◆ **Task requirements**
Return the tail of the records exactly, starting from the line containing "Oriented 3D boxes" and ending with the final line.

Object localization data:

· · ·

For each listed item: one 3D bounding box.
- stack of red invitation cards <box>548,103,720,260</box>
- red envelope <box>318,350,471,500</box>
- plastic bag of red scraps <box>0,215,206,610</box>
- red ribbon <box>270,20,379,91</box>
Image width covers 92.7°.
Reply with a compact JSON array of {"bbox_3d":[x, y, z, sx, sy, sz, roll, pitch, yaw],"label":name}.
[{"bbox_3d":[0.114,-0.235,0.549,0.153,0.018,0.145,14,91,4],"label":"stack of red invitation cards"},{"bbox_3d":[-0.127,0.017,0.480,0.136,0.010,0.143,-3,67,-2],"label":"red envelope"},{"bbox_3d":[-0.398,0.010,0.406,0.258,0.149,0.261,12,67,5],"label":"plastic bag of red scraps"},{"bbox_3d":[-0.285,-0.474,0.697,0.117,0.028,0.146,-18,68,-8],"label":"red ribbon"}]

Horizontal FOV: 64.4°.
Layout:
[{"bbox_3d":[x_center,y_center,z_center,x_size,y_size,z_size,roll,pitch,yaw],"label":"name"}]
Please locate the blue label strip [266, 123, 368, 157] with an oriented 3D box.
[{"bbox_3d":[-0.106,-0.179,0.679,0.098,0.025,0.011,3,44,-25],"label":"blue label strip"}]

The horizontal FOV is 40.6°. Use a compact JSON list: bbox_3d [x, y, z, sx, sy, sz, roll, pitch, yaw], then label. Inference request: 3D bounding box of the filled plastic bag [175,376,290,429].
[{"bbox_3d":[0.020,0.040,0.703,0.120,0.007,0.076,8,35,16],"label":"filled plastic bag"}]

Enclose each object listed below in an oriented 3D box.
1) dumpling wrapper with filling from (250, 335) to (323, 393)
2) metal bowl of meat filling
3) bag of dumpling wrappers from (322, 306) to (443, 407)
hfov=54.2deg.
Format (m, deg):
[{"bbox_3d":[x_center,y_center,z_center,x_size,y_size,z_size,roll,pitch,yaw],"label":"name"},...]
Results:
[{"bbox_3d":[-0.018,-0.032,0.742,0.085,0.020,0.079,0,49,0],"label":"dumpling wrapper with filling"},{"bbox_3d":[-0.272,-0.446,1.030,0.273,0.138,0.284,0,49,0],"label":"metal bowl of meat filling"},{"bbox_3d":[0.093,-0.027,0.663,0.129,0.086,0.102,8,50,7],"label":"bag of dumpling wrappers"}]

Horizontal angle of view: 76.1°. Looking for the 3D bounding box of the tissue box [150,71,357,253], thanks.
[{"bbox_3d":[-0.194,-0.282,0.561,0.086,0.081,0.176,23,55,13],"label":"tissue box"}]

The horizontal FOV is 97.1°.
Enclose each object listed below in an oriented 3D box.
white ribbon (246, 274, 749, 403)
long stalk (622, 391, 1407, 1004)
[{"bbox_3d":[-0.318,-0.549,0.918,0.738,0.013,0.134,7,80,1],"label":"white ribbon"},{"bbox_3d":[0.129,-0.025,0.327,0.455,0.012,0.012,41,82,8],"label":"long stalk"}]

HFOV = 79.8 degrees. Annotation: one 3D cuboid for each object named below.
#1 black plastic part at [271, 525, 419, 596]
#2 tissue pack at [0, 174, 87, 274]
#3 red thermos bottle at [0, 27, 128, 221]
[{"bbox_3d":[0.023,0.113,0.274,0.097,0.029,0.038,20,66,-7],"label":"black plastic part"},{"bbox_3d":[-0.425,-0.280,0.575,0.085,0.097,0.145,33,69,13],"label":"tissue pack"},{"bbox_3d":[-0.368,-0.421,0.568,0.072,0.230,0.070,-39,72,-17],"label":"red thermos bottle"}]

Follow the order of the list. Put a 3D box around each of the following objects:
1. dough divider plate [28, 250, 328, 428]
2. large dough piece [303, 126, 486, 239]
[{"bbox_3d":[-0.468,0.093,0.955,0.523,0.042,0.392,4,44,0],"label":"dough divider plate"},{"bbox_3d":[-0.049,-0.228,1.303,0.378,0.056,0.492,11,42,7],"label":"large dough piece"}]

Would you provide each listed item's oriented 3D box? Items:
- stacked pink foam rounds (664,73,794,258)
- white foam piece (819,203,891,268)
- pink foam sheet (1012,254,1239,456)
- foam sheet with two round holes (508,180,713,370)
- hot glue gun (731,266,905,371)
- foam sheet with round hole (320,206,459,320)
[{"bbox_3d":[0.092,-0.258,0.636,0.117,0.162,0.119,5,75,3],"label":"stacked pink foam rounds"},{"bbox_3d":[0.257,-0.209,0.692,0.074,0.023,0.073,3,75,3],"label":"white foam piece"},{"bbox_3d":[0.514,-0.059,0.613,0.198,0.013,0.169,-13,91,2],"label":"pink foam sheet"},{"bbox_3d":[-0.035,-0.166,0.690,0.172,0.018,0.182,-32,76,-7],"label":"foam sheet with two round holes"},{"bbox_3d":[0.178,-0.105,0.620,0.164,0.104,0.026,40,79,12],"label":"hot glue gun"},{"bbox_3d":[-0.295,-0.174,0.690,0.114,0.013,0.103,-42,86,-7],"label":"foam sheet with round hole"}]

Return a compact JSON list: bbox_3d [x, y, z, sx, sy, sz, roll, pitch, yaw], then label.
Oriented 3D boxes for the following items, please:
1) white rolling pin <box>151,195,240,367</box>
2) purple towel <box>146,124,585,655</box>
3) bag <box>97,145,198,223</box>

· · ·

◆ **Response to the exercise**
Oriented 3D boxes for the following items, please:
1) white rolling pin <box>151,195,240,367</box>
2) purple towel <box>146,124,585,655</box>
3) bag <box>97,145,198,223</box>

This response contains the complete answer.